If you want to know how many 10s places there are just look and do a % 10, keep the current number and count till you reach 0. You can just use another U32 to hold the count, it is ok to use all 32 bits.
Why is this the case?
It is less costly to use this larger data type when you are using a 32 bit system since it will require less operations. E.g. if you saved it in a byte you would need to AND by 0xFF in each operations, which is pointless (Google optimizing C code). It is likely that you are on a 32 bit system, unless you are doing something with embedded systems.
actually in my code , i have a U32 index attached to every message that i store in a file, and i got to get the U32 index number that i have attached to the last msg in that file, so i got to read for that particular length of U32 to get that number appended to my last msg.
Quote:
eg:
message1<U32>
message2<U32>
so to read from end i need to know the exact length of the U32 number
Also, you can know by just by base 2 math, like I was mentioning... Max is: (2^(32) -1) = 4,294,967,295. It is always this for unsigned 32 bit integers. Example... Think about it for 8 bits, unsigned range is 0 to 255 = 2^8 -1., for 3 bits, 0 to 7 = 2^3 -1. Floating Point is much more involved, integers are straight forward.
If it were just an unsigned integer and you were not sure of the bit length (may vary per OLD compiler or architecture.. but almost always 4 bytes), you would want to do something like Wim mentioned, as to have a general way to find the length. However, the type dictates the length in this case (U32).
An int is the natural processing type for a machine. Therefore, for older computers, an int was 16 bits. DOS games tend to be hard to port because all there ints were 16 bits and the level data was binary, and possibly in a different endianess than the target arch. Newer computers may have 64 bit integers. Oh, and remember to adjust for endianess. Or just go with a textual representation, which means that it shouldn't really matter how big an integer is if properly implemented.

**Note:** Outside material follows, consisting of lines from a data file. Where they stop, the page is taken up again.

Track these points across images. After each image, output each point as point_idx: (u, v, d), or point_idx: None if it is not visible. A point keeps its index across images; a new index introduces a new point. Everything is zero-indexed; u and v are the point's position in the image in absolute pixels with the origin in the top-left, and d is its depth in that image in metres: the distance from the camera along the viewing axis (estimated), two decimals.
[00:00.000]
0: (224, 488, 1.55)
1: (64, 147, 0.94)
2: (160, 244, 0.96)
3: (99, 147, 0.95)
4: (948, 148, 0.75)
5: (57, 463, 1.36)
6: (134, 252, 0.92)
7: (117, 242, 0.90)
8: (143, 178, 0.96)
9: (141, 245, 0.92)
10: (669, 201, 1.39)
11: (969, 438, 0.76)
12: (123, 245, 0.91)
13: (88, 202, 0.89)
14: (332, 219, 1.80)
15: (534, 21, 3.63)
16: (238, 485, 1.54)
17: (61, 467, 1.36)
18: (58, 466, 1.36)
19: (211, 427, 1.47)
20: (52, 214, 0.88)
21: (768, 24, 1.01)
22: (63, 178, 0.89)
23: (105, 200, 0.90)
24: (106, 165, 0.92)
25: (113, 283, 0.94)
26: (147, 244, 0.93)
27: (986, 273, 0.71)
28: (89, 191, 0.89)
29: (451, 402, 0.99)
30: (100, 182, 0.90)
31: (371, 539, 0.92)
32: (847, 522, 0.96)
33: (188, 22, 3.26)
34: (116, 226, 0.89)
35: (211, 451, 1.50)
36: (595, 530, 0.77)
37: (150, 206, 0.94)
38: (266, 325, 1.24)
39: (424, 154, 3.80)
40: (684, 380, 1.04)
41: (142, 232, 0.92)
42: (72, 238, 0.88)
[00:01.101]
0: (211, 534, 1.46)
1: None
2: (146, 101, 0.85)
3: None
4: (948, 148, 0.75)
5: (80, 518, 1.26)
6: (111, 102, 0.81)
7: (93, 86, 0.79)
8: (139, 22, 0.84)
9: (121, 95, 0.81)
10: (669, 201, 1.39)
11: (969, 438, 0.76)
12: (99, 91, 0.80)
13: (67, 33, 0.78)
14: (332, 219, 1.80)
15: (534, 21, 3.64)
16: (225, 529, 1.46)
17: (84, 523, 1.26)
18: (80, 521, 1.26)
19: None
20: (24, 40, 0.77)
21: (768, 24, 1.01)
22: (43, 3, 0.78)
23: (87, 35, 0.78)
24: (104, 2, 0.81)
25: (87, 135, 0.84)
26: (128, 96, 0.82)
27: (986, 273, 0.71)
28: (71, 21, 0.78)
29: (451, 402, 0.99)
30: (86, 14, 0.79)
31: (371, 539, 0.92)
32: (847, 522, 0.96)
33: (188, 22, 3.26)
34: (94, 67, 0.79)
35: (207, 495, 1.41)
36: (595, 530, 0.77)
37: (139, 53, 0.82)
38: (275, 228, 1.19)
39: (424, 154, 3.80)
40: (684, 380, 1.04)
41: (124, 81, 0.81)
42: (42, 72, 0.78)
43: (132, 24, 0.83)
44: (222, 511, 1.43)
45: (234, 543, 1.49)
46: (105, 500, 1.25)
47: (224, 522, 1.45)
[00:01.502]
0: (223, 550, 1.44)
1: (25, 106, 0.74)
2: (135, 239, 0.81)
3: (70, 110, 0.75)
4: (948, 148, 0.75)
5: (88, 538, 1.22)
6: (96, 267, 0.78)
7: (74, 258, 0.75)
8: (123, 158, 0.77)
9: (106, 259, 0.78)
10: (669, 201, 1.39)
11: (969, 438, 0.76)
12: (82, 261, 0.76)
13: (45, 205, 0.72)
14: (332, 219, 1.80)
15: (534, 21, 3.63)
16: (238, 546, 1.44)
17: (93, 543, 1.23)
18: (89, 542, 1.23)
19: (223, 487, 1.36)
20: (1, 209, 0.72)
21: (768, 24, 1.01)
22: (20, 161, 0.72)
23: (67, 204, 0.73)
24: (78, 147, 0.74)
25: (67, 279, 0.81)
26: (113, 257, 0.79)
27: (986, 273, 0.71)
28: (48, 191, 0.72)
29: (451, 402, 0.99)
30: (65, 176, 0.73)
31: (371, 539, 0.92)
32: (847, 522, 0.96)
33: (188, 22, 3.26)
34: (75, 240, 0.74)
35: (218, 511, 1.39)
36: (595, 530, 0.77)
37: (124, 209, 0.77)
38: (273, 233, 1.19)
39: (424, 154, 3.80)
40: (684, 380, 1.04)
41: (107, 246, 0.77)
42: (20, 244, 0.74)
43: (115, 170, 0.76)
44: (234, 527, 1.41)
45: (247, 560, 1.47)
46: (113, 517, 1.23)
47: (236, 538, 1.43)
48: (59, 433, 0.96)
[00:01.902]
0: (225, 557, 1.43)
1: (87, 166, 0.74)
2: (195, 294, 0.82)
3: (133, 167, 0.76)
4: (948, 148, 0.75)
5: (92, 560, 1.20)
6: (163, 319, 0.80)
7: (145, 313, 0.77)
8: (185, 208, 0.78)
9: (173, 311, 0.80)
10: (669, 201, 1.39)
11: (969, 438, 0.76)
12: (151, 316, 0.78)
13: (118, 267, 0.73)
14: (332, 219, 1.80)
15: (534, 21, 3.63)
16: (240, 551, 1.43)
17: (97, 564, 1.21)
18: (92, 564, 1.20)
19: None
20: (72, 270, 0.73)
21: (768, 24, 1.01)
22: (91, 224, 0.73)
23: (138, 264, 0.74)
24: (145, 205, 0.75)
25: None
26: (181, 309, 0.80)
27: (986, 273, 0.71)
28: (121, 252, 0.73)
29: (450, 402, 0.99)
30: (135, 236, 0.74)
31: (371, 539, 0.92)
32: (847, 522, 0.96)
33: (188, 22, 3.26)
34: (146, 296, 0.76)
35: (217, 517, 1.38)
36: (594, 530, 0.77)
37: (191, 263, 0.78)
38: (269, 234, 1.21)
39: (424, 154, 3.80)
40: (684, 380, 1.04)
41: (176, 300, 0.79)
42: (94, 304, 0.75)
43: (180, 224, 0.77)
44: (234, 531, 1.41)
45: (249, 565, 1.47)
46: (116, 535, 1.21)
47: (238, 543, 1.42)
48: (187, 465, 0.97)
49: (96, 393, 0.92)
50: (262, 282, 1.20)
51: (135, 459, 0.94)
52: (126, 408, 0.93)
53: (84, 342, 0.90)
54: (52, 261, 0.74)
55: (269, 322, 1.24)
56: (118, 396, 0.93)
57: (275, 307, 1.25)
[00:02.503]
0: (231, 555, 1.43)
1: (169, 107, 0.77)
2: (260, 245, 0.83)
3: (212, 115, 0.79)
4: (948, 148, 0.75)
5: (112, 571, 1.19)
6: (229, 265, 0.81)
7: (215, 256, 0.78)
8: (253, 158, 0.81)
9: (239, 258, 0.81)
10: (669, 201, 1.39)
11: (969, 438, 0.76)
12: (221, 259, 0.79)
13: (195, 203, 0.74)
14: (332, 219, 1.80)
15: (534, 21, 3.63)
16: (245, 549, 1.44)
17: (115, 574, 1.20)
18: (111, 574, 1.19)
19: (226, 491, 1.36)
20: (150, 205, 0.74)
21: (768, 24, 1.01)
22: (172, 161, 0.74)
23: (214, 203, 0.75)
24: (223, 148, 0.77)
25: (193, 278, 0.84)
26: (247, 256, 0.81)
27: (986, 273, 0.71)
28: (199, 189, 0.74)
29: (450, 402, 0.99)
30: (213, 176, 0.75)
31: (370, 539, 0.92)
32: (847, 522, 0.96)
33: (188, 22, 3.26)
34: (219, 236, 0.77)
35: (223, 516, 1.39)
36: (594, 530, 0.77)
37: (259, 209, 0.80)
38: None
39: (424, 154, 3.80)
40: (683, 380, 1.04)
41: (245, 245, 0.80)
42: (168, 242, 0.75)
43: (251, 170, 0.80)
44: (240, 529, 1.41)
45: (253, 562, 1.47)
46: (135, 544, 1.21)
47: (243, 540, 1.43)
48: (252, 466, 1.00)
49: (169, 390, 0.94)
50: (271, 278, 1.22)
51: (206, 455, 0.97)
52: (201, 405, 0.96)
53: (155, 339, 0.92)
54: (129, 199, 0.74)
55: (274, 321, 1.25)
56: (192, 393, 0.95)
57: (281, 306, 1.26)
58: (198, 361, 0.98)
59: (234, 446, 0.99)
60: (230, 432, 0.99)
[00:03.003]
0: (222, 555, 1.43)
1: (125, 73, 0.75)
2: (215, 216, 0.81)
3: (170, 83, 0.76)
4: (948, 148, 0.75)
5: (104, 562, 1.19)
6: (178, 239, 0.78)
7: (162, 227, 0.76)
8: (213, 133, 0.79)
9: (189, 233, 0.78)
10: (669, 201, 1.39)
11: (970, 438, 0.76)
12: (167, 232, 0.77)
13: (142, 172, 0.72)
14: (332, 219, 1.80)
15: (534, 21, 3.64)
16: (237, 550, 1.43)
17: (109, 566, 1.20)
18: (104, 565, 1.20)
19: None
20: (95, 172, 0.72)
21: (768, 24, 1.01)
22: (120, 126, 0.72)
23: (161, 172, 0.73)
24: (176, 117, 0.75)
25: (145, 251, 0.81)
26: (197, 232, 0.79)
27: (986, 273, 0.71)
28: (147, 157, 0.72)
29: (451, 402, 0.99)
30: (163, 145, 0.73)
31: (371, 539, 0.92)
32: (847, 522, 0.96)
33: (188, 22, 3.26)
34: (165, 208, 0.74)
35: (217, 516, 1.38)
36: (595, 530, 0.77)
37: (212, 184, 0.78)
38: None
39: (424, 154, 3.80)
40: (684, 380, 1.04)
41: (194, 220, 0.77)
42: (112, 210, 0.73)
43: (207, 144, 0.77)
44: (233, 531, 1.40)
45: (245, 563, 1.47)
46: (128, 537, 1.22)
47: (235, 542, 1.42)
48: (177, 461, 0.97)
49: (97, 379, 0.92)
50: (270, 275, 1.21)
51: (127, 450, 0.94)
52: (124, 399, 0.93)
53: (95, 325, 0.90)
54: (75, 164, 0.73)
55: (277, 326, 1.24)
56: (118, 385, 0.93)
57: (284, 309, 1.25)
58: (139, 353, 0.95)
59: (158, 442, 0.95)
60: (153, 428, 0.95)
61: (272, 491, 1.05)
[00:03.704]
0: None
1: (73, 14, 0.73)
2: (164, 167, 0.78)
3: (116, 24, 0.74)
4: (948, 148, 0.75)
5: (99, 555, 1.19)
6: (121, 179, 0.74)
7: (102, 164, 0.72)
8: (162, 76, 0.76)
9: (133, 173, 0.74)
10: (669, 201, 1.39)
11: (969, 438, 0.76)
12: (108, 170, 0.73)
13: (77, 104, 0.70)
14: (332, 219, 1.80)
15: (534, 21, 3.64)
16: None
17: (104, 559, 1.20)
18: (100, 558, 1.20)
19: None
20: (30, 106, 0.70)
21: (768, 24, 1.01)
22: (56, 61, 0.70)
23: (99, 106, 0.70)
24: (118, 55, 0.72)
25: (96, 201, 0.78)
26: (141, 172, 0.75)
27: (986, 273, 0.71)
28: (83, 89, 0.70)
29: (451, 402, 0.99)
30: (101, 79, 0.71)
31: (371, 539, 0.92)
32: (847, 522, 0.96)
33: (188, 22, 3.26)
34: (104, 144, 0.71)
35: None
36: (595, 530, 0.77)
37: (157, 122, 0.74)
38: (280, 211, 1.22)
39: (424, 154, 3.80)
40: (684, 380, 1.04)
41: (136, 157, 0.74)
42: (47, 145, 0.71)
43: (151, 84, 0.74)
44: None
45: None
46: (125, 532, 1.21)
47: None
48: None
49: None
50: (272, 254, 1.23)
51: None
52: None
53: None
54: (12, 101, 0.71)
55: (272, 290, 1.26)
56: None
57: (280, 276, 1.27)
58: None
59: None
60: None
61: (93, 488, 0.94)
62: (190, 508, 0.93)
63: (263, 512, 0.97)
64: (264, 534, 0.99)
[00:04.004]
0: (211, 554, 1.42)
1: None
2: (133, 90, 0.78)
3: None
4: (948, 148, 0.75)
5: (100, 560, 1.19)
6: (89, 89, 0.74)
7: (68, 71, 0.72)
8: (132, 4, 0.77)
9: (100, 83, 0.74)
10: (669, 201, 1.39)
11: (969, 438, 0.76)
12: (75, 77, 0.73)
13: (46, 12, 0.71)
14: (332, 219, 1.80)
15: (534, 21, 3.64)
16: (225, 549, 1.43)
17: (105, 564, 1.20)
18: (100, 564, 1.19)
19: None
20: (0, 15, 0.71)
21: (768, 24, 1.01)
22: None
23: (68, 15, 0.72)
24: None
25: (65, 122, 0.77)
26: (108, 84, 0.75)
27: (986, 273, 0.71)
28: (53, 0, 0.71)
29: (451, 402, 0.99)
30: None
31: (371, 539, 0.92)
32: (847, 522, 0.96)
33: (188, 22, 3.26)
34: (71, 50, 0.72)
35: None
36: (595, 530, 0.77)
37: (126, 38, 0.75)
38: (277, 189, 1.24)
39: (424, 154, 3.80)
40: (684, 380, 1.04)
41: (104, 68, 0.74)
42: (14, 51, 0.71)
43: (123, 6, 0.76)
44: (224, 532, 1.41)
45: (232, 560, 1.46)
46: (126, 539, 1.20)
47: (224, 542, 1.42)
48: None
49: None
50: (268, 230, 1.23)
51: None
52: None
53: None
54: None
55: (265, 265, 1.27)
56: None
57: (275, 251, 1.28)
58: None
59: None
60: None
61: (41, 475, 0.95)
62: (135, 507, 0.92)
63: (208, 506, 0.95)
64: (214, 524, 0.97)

..want to know how many 10s places there are just look and do a % 10, keep the current number and count till you reach 0. You can just use another U32 to hold the count, it is ok to use all 32 bits.
I meant to say divide, not modulo.
By the way, it is more efficient to do this than to produce a char array on the stack, convert a number to ascii characters, and then iterate through the string to find the length. That is a lot of extra stuff to only find the length of an integer in decimal digits.
If you are doing code where speed matters (embedded systems), you would want to do something like:
Example:
Code:
// Put the largest possible unsigned
// 32bit number into num
U32 num = 0xFFFFFFFF;
int i = 0;
while(num != 0)
{
i++;
num = num / 10;
}
printf("The number of decimal digits is: %d",i);
It is less instructions and your boss/professor/client will probably like 'fast'. Further optimizations may be possible, but most I know of are architecture/compiler specific (or I just don't know them, yet).
Anyway, Im just trying to improve on the good ideas expressed.
To tuxdev:
Yes, it is cool, now they have 64bit bus, and registers which lend itself nicely to 64bit data types. I have not had the privilege to develop on one of these machines yet though.